Electronics engineering source data:
☆ ☆ ☆ ☆ ☆
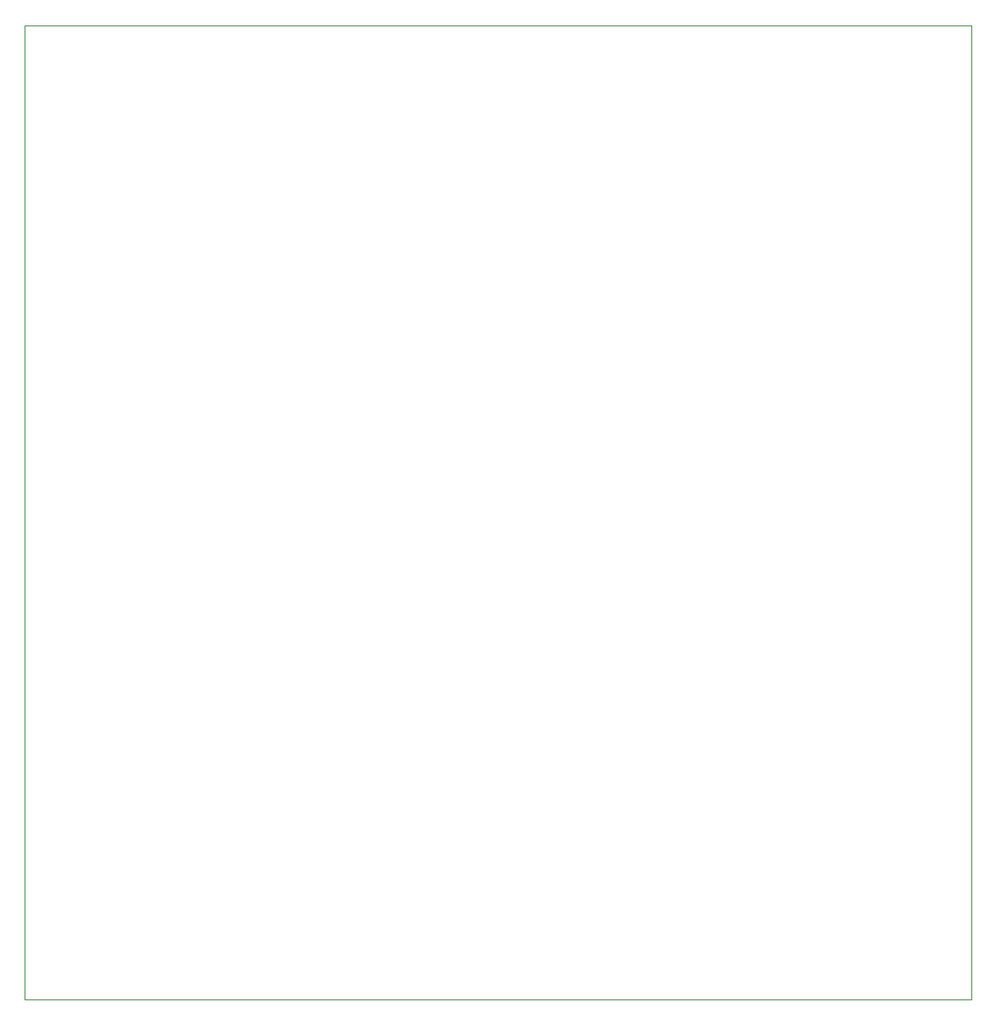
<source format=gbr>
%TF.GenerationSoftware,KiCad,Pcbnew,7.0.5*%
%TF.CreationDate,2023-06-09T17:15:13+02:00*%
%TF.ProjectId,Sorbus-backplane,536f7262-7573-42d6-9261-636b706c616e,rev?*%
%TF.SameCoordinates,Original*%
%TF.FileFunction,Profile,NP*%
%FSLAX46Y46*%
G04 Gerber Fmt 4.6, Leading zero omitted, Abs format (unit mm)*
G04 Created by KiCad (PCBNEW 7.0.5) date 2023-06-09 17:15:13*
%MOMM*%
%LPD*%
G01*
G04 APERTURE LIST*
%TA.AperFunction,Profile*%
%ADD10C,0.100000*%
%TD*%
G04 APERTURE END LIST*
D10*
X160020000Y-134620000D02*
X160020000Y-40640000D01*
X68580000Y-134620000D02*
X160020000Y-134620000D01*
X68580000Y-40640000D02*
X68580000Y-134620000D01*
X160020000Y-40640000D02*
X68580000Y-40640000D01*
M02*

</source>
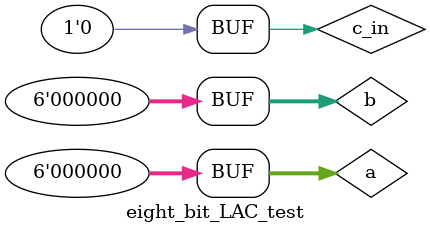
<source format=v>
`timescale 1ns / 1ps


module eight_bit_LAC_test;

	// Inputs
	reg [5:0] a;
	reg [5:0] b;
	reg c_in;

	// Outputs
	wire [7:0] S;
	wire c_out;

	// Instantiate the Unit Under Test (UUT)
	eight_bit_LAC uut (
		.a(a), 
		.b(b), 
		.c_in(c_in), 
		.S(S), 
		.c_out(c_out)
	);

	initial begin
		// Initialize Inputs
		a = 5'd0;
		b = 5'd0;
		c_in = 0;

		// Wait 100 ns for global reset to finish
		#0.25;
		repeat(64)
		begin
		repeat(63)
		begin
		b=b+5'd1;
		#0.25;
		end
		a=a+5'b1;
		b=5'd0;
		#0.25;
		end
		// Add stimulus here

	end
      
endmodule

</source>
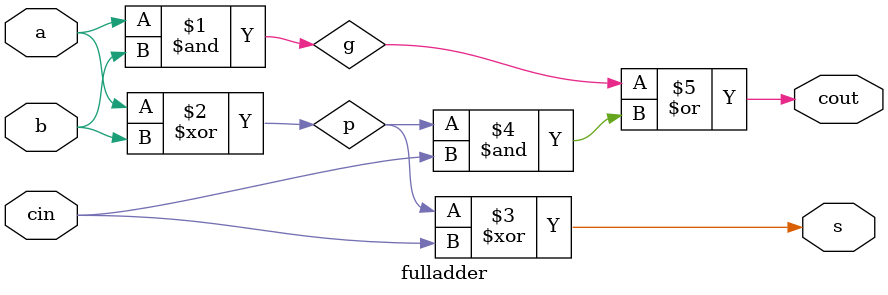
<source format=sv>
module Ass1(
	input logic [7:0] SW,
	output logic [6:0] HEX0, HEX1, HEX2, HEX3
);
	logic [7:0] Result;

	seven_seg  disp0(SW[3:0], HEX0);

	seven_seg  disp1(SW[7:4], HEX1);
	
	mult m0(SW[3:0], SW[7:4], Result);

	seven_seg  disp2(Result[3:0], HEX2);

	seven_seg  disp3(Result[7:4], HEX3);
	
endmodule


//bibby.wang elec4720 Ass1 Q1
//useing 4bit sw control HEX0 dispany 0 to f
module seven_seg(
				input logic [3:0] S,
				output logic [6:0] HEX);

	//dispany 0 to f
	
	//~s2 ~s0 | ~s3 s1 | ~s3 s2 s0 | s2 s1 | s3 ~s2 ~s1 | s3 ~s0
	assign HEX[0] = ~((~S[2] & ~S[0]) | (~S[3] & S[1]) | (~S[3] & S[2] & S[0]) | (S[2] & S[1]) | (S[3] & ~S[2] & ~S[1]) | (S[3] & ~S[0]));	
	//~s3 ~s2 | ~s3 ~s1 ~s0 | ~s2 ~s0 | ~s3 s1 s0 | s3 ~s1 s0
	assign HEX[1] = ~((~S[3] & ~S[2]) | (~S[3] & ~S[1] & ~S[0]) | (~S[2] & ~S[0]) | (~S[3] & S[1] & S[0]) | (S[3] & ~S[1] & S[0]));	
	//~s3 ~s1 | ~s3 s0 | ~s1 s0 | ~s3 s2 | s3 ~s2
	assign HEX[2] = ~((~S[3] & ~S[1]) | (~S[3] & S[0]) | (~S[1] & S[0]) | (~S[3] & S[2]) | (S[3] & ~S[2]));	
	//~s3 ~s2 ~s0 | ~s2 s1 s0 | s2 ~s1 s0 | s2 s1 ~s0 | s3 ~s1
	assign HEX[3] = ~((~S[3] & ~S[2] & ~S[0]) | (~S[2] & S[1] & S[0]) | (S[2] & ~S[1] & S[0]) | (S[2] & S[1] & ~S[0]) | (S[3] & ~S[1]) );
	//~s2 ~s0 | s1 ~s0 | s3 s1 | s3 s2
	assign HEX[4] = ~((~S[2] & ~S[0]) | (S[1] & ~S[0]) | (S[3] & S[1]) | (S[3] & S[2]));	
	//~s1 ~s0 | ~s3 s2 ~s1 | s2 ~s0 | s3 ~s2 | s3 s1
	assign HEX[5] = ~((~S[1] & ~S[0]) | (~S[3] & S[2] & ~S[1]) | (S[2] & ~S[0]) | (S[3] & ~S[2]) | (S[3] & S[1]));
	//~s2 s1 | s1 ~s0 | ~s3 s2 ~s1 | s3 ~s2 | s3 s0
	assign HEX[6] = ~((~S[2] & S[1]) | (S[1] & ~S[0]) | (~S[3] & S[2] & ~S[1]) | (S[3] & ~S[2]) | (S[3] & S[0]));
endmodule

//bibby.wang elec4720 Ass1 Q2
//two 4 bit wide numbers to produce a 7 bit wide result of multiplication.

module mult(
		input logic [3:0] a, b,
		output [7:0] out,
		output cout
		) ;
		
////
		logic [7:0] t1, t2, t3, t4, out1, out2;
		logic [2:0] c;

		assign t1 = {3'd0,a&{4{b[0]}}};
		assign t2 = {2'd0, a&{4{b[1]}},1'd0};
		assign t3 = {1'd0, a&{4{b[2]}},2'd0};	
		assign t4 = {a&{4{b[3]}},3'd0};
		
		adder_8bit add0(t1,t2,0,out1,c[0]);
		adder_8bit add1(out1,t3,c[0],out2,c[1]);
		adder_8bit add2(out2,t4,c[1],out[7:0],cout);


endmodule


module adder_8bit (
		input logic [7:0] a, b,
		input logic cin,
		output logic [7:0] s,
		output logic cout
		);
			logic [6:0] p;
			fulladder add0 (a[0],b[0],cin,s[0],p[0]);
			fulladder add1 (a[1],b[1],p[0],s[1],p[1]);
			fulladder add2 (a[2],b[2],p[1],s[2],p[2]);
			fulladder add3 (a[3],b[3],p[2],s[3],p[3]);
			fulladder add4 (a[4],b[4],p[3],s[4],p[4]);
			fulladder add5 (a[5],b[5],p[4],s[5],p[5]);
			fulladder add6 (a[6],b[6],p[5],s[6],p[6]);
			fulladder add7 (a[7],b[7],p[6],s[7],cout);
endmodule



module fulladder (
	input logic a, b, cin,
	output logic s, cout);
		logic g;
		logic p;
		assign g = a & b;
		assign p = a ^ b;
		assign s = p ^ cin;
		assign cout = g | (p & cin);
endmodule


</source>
☆ ☆ ☆ ☆ ☆
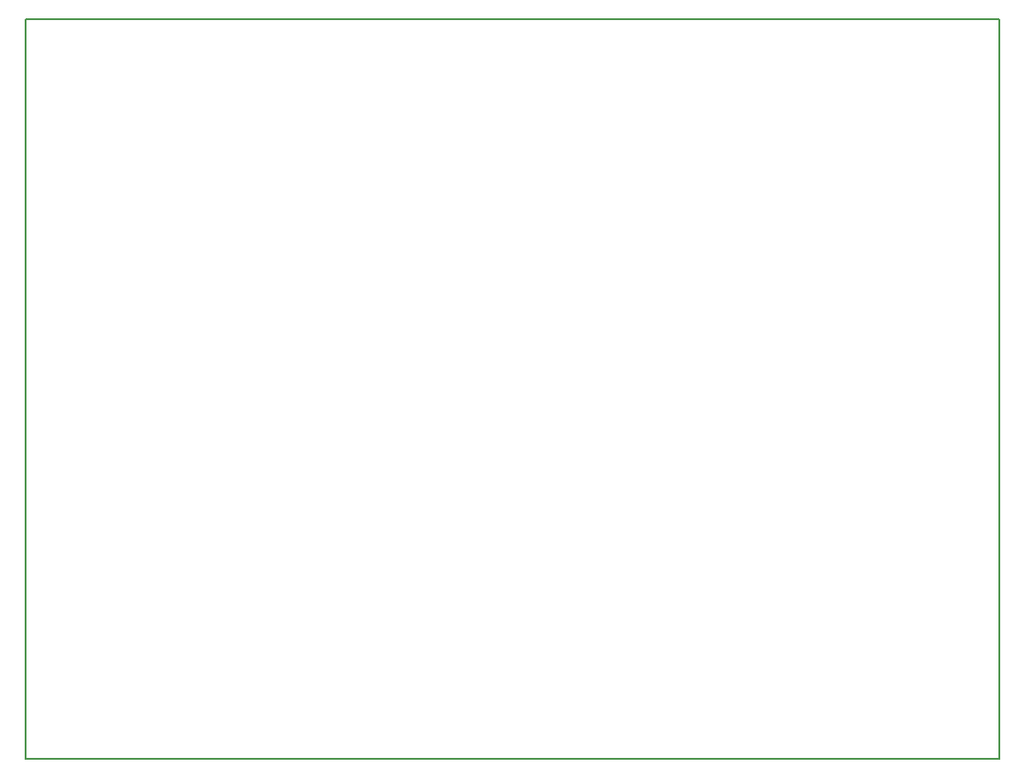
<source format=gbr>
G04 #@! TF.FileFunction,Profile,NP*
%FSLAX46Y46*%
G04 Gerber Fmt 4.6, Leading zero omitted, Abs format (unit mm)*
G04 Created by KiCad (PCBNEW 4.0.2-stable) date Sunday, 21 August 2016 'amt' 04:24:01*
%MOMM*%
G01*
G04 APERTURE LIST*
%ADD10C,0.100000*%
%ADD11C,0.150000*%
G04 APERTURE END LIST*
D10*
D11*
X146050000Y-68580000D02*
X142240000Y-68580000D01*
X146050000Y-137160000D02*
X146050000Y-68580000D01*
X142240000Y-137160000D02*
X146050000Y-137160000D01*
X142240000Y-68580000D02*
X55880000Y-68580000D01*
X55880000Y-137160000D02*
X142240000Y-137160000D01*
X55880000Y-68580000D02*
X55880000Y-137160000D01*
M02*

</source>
☆ ☆ ☆ ☆ ☆
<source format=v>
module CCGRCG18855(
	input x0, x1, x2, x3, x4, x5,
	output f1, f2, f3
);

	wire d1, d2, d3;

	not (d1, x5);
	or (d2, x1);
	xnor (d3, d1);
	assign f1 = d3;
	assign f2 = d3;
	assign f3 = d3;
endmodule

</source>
☆ ☆ ☆ ☆ ☆
**EXERCISE PROMPT**
Only the lines containing the string "Profile" are needed; pull them out of the records.

**RESULT FOR THIS EXERCISE**
%TF.FileFunction,Profile,NP*%
%TA.AperFunction,Profile*%
G04 #@! TF.FileFunction,Profile,NP*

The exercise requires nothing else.